(Task material Opens)

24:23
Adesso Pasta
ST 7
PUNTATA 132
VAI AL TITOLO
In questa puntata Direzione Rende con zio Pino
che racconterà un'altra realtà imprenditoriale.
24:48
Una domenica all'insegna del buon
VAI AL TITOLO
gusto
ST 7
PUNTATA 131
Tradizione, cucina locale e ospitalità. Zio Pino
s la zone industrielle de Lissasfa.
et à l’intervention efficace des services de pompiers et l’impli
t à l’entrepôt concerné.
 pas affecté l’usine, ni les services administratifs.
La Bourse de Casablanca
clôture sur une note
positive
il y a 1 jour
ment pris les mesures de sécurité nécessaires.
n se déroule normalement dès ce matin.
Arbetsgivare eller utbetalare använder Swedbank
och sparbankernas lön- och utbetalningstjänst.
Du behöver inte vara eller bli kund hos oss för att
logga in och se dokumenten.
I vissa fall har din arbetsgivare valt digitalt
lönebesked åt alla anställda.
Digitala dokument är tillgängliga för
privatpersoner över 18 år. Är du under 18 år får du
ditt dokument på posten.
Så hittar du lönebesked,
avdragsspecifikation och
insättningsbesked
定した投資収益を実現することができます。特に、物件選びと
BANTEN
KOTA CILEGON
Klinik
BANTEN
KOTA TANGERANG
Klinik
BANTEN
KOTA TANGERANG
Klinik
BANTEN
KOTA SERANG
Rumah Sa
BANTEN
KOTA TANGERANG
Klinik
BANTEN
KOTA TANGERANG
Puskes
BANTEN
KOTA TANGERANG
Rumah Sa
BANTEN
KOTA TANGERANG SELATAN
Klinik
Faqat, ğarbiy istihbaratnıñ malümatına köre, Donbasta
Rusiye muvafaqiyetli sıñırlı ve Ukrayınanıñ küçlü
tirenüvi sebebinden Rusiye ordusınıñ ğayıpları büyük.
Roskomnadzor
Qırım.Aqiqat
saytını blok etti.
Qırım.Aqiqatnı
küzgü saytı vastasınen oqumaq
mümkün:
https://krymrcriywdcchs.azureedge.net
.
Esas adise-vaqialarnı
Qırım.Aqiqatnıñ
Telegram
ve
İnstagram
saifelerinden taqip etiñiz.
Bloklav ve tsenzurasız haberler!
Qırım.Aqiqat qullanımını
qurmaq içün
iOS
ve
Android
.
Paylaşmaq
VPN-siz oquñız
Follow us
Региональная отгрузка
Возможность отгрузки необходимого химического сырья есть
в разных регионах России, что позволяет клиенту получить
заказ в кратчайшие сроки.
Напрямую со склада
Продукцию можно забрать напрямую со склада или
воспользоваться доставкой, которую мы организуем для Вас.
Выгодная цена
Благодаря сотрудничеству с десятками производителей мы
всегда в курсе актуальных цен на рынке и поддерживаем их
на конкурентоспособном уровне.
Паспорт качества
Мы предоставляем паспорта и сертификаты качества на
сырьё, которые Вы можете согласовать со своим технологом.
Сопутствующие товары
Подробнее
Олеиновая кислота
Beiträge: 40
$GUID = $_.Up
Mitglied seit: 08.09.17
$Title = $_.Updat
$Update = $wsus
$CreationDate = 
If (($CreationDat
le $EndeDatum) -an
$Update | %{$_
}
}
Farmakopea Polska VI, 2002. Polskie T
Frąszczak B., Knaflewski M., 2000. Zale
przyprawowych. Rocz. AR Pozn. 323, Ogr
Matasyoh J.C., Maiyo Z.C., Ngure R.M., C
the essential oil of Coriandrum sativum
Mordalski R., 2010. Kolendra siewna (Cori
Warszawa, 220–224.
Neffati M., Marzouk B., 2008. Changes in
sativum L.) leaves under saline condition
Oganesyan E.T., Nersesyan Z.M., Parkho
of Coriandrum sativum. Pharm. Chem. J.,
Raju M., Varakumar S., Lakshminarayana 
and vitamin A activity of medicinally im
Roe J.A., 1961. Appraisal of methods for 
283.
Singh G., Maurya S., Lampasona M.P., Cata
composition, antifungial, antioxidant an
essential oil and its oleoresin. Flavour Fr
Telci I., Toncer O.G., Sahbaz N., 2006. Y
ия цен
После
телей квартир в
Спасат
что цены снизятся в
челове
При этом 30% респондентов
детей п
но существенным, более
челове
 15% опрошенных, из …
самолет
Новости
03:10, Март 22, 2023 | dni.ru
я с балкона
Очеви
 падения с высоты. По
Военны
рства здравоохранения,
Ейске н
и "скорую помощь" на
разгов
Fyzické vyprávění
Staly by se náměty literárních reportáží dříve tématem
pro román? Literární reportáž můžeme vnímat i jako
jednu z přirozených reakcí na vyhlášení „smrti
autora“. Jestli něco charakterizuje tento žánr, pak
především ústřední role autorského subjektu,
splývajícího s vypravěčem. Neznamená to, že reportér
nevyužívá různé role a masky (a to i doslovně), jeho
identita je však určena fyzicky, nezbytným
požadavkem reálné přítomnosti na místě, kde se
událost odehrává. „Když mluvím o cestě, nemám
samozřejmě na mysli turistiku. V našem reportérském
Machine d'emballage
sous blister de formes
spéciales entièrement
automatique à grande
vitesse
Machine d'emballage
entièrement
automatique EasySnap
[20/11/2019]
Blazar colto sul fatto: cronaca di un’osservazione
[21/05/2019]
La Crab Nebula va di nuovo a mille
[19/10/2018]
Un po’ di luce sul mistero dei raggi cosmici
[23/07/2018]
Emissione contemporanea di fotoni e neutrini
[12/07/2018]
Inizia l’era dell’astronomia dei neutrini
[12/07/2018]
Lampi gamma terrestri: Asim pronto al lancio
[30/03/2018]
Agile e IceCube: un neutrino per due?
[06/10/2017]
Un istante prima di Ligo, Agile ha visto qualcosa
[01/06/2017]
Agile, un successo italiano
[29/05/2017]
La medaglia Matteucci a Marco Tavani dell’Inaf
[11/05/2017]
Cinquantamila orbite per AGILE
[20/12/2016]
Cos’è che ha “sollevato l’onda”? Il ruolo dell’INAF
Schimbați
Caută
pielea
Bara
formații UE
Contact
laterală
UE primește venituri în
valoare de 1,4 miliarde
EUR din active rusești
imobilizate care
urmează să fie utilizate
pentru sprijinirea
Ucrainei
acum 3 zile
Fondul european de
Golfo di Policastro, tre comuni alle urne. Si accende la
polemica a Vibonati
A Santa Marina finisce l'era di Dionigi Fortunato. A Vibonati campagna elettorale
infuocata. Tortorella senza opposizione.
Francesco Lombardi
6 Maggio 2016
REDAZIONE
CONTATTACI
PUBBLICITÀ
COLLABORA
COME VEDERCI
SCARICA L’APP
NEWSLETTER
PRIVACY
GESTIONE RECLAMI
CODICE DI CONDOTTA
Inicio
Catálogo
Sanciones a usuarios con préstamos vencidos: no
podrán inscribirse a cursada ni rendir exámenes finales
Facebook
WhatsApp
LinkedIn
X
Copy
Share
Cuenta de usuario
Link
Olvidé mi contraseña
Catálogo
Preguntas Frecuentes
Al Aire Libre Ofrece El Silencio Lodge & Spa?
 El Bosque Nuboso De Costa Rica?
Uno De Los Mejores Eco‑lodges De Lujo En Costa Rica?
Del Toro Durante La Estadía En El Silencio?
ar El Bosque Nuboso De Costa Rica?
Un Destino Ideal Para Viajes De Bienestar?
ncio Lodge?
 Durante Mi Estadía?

(Task material Closes)

**To do**
Can you switch "Klinik" to "Clinic" everywhere in the listing and give all the lines again with nothing else changed?

**Solution to this task**
24:23
Adesso Pasta
ST 7
PUNTATA 132
VAI AL TITOLO
In questa puntata Direzione Rende con zio Pino
che racconterà un'altra realtà imprenditoriale.
24:48
Una domenica all'insegna del buon
VAI AL TITOLO
gusto
ST 7
PUNTATA 131
Tradizione, cucina locale e ospitalità. Zio Pino
s la zone industrielle de Lissasfa.
et à l’intervention efficace des services de pompiers et l’impli
t à l’entrepôt concerné.
 pas affecté l’usine, ni les services administratifs.
La Bourse de Casablanca
clôture sur une note
positive
il y a 1 jour
ment pris les mesures de sécurité nécessaires.
n se déroule normalement dès ce matin.
Arbetsgivare eller utbetalare använder Swedbank
och sparbankernas lön- och utbetalningstjänst.
Du behöver inte vara eller bli kund hos oss för att
logga in och se dokumenten.
I vissa fall har din arbetsgivare valt digitalt
lönebesked åt alla anställda.
Digitala dokument är tillgängliga för
privatpersoner över 18 år. Är du under 18 år får du
ditt dokument på posten.
Så hittar du lönebesked,
avdragsspecifikation och
insättningsbesked
定した投資収益を実現することができます。特に、物件選びと
BANTEN
KOTA CILEGON
Clinic
BANTEN
KOTA TANGERANG
Clinic
BANTEN
KOTA TANGERANG
Clinic
BANTEN
KOTA SERANG
Rumah Sa
BANTEN
KOTA TANGERANG
Clinic
BANTEN
KOTA TANGERANG
Puskes
BANTEN
KOTA TANGERANG
Rumah Sa
BANTEN
KOTA TANGERANG SELATAN
Clinic
Faqat, ğarbiy istihbaratnıñ malümatına köre, Donbasta
Rusiye muvafaqiyetli sıñırlı ve Ukrayınanıñ küçlü
tirenüvi sebebinden Rusiye ordusınıñ ğayıpları büyük.
Roskomnadzor
Qırım.Aqiqat
saytını blok etti.
Qırım.Aqiqatnı
küzgü saytı vastasınen oqumaq
mümkün:
https://krymrcriywdcchs.azureedge.net
.
Esas adise-vaqialarnı
Qırım.Aqiqatnıñ
Telegram
ve
İnstagram
saifelerinden taqip etiñiz.
Bloklav ve tsenzurasız haberler!
Qırım.Aqiqat qullanımını
qurmaq içün
iOS
ve
Android
.
Paylaşmaq
VPN-siz oquñız
Follow us
Региональная отгрузка
Возможность отгрузки необходимого химического сырья есть
в разных регионах России, что позволяет клиенту получить
заказ в кратчайшие сроки.
Напрямую со склада
Продукцию можно забрать напрямую со склада или
воспользоваться доставкой, которую мы организуем для Вас.
Выгодная цена
Благодаря сотрудничеству с десятками производителей мы
всегда в курсе актуальных цен на рынке и поддерживаем их
на конкурентоспособном уровне.
Паспорт качества
Мы предоставляем паспорта и сертификаты качества на
сырьё, которые Вы можете согласовать со своим технологом.
Сопутствующие товары
Подробнее
Олеиновая кислота
Beiträge: 40
$GUID = $_.Up
Mitglied seit: 08.09.17
$Title = $_.Updat
$Update = $wsus
$CreationDate = 
If (($CreationDat
le $EndeDatum) -an
$Update | %{$_
}
}
Farmakopea Polska VI, 2002. Polskie T
Frąszczak B., Knaflewski M., 2000. Zale
przyprawowych. Rocz. AR Pozn. 323, Ogr
Matasyoh J.C., Maiyo Z.C., Ngure R.M., C
the essential oil of Coriandrum sativum
Mordalski R., 2010. Kolendra siewna (Cori
Warszawa, 220–224.
Neffati M., Marzouk B., 2008. Changes in
sativum L.) leaves under saline condition
Oganesyan E.T., Nersesyan Z.M., Parkho
of Coriandrum sativum. Pharm. Chem. J.,
Raju M., Varakumar S., Lakshminarayana 
and vitamin A activity of medicinally im
Roe J.A., 1961. Appraisal of methods for 
283.
Singh G., Maurya S., Lampasona M.P., Cata
composition, antifungial, antioxidant an
essential oil and its oleoresin. Flavour Fr
Telci I., Toncer O.G., Sahbaz N., 2006. Y
ия цен
После
телей квартир в
Спасат
что цены снизятся в
челове
При этом 30% респондентов
детей п
но существенным, более
челове
 15% опрошенных, из …
самолет
Новости
03:10, Март 22, 2023 | dni.ru
я с балкона
Очеви
 падения с высоты. По
Военны
рства здравоохранения,
Ейске н
и "скорую помощь" на
разгов
Fyzické vyprávění
Staly by se náměty literárních reportáží dříve tématem
pro román? Literární reportáž můžeme vnímat i jako
jednu z přirozených reakcí na vyhlášení „smrti
autora“. Jestli něco charakterizuje tento žánr, pak
především ústřední role autorského subjektu,
splývajícího s vypravěčem. Neznamená to, že reportér
nevyužívá různé role a masky (a to i doslovně), jeho
identita je však určena fyzicky, nezbytným
požadavkem reálné přítomnosti na místě, kde se
událost odehrává. „Když mluvím o cestě, nemám
samozřejmě na mysli turistiku. V našem reportérském
Machine d'emballage
sous blister de formes
spéciales entièrement
automatique à grande
vitesse
Machine d'emballage
entièrement
automatique EasySnap
[20/11/2019]
Blazar colto sul fatto: cronaca di un’osservazione
[21/05/2019]
La Crab Nebula va di nuovo a mille
[19/10/2018]
Un po’ di luce sul mistero dei raggi cosmici
[23/07/2018]
Emissione contemporanea di fotoni e neutrini
[12/07/2018]
Inizia l’era dell’astronomia dei neutrini
[12/07/2018]
Lampi gamma terrestri: Asim pronto al lancio
[30/03/2018]
Agile e IceCube: un neutrino per due?
[06/10/2017]
Un istante prima di Ligo, Agile ha visto qualcosa
[01/06/2017]
Agile, un successo italiano
[29/05/2017]
La medaglia Matteucci a Marco Tavani dell’Inaf
[11/05/2017]
Cinquantamila orbite per AGILE
[20/12/2016]
Cos’è che ha “sollevato l’onda”? Il ruolo dell’INAF
Schimbați
Caută
pielea
Bara
formații UE
Contact
laterală
UE primește venituri în
valoare de 1,4 miliarde
EUR din active rusești
imobilizate care
urmează să fie utilizate
pentru sprijinirea
Ucrainei
acum 3 zile
Fondul european de
Golfo di Policastro, tre comuni alle urne. Si accende la
polemica a Vibonati
A Santa Marina finisce l'era di Dionigi Fortunato. A Vibonati campagna elettorale
infuocata. Tortorella senza opposizione.
Francesco Lombardi
6 Maggio 2016
REDAZIONE
CONTATTACI
PUBBLICITÀ
COLLABORA
COME VEDERCI
SCARICA L’APP
NEWSLETTER
PRIVACY
GESTIONE RECLAMI
CODICE DI CONDOTTA
Inicio
Catálogo
Sanciones a usuarios con préstamos vencidos: no
podrán inscribirse a cursada ni rendir exámenes finales
Facebook
WhatsApp
LinkedIn
X
Copy
Share
Cuenta de usuario
Link
Olvidé mi contraseña
Catálogo
Preguntas Frecuentes
Al Aire Libre Ofrece El Silencio Lodge & Spa?
 El Bosque Nuboso De Costa Rica?
Uno De Los Mejores Eco‑lodges De Lujo En Costa Rica?
Del Toro Durante La Estadía En El Silencio?
ar El Bosque Nuboso De Costa Rica?
Un Destino Ideal Para Viajes De Bienestar?
ncio Lodge?
 Durante Mi Estadía?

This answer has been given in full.